What you will do. Return every line of the data below that includes the string "ранее".

[Items from a data source]
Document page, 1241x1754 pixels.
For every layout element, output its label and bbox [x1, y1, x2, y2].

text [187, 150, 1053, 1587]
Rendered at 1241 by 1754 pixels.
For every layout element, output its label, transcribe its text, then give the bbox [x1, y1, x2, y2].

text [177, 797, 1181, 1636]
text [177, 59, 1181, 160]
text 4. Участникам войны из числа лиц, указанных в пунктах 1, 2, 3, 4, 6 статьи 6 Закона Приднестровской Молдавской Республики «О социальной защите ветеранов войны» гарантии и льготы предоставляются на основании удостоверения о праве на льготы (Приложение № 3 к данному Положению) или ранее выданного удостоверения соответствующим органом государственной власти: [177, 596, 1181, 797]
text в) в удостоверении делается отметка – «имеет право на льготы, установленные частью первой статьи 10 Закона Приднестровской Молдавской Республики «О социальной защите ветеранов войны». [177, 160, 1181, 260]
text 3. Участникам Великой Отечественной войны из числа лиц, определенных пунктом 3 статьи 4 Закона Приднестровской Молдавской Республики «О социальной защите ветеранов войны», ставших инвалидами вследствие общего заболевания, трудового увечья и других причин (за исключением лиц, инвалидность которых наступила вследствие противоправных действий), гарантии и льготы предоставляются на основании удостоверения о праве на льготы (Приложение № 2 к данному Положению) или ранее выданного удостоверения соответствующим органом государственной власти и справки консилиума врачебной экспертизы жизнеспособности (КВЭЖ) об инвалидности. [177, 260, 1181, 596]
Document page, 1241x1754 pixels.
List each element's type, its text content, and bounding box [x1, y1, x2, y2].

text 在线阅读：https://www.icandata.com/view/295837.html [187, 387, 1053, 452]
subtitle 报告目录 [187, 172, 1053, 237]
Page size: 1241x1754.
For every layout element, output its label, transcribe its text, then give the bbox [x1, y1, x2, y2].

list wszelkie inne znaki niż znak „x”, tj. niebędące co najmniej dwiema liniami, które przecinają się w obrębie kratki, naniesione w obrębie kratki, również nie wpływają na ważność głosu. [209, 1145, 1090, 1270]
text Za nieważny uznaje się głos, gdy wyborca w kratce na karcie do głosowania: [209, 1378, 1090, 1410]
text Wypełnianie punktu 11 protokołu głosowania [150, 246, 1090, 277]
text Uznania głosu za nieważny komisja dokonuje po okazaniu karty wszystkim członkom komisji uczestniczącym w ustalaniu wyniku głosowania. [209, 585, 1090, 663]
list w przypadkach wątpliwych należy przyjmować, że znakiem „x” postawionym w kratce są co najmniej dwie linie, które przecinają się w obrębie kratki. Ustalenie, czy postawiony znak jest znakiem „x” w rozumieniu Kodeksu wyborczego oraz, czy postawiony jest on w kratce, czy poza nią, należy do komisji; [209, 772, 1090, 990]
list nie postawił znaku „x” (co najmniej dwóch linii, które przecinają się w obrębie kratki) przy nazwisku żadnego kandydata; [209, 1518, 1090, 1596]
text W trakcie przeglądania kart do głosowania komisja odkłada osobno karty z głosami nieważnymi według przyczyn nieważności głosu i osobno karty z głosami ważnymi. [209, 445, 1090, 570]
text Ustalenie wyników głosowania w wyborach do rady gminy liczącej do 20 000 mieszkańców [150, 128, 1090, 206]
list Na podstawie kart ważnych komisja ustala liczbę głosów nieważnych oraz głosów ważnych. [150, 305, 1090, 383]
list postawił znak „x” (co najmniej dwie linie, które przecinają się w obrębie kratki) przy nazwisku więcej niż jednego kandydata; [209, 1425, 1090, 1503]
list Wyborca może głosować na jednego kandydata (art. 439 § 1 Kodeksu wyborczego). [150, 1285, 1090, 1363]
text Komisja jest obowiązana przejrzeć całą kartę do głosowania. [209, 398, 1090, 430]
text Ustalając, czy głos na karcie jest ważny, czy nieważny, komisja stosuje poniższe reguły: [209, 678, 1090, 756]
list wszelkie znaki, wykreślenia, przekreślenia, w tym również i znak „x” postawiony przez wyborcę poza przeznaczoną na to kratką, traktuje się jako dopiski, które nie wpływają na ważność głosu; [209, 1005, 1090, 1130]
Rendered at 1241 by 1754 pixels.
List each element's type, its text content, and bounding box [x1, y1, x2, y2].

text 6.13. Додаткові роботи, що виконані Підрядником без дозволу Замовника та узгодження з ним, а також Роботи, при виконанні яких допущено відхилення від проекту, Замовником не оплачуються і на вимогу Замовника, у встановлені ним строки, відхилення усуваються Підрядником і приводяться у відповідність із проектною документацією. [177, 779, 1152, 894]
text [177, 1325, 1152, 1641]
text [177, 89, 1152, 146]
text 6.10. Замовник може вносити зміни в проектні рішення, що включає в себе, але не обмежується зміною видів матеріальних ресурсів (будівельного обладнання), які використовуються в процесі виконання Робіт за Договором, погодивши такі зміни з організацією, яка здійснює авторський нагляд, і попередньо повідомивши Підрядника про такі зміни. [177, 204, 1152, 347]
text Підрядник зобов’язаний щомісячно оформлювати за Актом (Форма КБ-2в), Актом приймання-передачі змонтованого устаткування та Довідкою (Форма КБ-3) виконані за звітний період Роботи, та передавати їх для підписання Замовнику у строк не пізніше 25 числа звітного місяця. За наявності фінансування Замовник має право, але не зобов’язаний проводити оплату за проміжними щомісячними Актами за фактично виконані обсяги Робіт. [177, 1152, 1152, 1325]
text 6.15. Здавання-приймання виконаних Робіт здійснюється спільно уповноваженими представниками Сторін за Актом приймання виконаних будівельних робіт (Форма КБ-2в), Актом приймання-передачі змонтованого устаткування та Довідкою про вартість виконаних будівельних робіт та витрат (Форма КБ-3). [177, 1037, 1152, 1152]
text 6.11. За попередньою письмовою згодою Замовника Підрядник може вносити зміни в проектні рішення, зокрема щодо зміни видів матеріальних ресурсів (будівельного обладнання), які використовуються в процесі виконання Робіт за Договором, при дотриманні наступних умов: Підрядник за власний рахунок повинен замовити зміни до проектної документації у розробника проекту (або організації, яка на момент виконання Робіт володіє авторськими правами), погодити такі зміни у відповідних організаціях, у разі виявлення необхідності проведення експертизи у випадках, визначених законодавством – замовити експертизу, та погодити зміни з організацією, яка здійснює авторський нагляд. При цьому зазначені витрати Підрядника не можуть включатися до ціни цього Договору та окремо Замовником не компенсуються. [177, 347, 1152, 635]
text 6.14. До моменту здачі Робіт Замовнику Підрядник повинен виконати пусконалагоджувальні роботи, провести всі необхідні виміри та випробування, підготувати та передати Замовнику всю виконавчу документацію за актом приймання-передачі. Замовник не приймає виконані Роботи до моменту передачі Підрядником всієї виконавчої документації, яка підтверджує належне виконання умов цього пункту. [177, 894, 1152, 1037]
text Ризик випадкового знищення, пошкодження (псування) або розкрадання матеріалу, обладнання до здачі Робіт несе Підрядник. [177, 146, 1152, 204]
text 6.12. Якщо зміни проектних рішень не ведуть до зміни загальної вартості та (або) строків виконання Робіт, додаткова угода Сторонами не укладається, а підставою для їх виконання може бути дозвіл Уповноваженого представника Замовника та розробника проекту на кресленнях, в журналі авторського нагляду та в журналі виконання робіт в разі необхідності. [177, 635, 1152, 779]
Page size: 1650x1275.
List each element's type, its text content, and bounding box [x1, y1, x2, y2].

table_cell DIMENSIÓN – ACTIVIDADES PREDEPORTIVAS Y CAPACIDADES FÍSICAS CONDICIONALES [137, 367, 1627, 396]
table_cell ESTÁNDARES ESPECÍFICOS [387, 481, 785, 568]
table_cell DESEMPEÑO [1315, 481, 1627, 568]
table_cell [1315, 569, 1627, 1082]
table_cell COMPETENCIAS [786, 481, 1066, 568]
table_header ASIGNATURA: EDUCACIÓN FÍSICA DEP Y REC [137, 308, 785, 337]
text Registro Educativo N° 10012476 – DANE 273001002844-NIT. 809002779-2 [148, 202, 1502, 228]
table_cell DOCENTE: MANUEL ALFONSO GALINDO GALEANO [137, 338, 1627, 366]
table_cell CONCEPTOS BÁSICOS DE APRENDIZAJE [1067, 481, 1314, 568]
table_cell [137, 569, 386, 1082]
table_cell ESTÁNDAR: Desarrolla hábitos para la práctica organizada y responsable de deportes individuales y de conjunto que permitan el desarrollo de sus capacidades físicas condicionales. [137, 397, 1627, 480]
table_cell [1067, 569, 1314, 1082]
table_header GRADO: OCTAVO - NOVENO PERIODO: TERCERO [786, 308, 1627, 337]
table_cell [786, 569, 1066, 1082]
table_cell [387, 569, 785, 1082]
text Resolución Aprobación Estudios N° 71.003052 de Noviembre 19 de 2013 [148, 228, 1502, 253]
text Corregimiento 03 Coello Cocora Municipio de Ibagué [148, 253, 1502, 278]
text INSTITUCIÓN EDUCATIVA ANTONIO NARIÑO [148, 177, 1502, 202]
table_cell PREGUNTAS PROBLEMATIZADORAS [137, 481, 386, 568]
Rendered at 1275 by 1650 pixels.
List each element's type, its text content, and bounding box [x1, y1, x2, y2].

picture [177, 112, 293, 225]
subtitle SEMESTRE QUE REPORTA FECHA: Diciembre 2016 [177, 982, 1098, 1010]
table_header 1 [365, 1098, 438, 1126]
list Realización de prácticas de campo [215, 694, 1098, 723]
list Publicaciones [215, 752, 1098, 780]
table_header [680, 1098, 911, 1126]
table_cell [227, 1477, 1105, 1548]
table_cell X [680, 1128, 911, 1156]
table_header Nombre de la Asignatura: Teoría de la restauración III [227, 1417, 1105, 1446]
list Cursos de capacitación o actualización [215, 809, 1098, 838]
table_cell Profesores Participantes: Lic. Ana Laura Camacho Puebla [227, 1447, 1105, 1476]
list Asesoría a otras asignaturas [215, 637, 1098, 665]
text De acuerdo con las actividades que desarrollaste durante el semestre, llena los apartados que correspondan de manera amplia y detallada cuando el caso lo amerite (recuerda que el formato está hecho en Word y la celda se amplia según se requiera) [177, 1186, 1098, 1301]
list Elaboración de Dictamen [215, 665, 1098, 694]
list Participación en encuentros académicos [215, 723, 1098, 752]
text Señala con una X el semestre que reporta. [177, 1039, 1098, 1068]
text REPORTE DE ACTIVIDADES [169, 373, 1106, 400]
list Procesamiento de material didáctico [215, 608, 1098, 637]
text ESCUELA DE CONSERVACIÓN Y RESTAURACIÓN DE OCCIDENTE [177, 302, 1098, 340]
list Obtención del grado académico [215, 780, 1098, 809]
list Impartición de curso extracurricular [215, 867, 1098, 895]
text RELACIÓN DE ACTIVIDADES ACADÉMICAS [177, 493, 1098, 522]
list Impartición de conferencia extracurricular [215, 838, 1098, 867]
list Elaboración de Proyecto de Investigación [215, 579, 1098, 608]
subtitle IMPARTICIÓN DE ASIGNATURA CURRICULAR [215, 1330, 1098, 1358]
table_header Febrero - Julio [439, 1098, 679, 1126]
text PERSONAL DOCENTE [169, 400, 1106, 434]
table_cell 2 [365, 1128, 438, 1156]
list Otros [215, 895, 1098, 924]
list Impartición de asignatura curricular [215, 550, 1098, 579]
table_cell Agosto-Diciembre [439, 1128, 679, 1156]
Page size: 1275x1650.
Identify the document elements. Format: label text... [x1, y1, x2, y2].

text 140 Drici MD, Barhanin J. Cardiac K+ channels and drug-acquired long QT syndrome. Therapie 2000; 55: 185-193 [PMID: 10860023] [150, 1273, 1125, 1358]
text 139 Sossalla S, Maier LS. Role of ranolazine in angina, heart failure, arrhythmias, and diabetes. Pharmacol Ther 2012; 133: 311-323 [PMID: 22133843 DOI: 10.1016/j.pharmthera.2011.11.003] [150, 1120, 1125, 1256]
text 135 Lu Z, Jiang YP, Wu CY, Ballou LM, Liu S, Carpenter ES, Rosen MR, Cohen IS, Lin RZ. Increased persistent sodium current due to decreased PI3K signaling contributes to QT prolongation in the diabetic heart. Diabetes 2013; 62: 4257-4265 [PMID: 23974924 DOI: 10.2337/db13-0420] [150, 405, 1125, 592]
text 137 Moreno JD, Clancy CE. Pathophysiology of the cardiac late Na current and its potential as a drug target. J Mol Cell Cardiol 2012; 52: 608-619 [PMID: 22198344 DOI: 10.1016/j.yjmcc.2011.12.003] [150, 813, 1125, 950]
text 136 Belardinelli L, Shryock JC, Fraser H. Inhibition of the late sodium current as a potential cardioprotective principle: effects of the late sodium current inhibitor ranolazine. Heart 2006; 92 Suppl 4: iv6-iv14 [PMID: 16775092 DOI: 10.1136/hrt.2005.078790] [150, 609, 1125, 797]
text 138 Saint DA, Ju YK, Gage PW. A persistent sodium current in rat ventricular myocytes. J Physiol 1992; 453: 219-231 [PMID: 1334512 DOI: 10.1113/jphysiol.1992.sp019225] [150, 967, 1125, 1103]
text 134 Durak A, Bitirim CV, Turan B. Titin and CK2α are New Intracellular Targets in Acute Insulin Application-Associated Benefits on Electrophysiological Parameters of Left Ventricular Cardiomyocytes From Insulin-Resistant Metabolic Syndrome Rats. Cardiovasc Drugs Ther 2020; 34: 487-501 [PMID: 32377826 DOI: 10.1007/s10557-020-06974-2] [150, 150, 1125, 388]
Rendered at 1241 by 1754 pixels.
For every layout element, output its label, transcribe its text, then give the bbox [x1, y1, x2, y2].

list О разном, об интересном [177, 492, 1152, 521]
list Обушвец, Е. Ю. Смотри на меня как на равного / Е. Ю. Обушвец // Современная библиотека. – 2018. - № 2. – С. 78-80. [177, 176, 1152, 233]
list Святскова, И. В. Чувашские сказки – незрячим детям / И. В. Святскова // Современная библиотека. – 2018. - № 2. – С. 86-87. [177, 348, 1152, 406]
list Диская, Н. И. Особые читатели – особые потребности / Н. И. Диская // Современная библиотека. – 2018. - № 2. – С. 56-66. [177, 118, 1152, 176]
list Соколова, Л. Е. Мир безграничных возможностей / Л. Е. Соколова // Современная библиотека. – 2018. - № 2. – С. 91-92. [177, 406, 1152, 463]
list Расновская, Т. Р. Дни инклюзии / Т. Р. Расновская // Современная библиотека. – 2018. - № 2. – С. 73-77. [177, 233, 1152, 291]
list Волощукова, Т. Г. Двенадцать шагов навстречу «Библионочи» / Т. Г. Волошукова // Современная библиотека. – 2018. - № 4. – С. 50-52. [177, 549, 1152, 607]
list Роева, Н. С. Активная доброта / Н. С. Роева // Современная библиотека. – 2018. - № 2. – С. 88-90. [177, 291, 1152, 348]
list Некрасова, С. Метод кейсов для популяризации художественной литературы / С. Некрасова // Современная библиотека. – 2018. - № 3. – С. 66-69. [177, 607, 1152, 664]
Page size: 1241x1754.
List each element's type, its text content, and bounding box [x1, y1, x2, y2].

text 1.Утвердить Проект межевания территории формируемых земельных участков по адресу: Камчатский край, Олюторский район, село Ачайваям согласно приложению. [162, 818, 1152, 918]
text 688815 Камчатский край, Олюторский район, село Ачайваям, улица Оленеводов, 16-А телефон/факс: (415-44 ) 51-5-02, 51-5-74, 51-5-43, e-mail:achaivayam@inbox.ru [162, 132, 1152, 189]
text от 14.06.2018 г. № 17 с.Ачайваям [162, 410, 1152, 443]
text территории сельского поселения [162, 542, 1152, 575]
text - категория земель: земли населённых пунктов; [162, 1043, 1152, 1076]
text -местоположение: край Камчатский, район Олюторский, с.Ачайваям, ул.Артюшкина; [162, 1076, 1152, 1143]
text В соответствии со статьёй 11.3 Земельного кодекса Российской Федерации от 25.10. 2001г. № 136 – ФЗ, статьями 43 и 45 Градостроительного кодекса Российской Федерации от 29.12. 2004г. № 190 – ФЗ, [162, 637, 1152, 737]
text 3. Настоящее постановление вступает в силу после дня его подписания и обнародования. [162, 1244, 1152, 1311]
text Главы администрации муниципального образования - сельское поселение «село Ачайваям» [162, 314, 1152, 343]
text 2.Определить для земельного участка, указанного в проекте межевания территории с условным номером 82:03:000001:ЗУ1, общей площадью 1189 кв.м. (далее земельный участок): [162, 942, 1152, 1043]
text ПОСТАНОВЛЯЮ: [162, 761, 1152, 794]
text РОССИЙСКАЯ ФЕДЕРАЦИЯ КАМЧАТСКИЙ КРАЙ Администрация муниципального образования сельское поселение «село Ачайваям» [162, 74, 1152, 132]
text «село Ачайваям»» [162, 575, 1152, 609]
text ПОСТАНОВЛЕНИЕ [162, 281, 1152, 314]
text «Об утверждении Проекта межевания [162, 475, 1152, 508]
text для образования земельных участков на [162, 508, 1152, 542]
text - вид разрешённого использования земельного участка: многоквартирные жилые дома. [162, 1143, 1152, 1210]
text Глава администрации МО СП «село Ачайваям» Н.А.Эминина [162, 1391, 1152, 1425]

Answer to this task.
text 4. Участникам войны из числа лиц, указанных в пунктах 1, 2, 3, 4, 6 статьи 6 Закона Приднестровской Молдавской Республики «О социальной защите ветеранов войны» гарантии и льготы предоставляются на основании удостоверения о праве на льготы (Приложение № 3 к данному Положению) или ранее выданного удостоверения соответствующим органом государственной власти: [177, 596, 1181, 797]
text 3. Участникам Великой Отечественной войны из числа лиц, определенных пунктом 3 статьи 4 Закона Приднестровской Молдавской Республики «О социальной защите ветеранов войны», ставших инвалидами вследствие общего заболевания, трудового увечья и других причин (за исключением лиц, инвалидность которых наступила вследствие противоправных действий), гарантии и льготы предоставляются на основании удостоверения о праве на льготы (Приложение № 2 к данному Положению) или ранее выданного удостоверения соответствующим органом государственной власти и справки консилиума врачебной экспертизы жизнеспособности (КВЭЖ) об инвалидности. [177, 260, 1181, 596]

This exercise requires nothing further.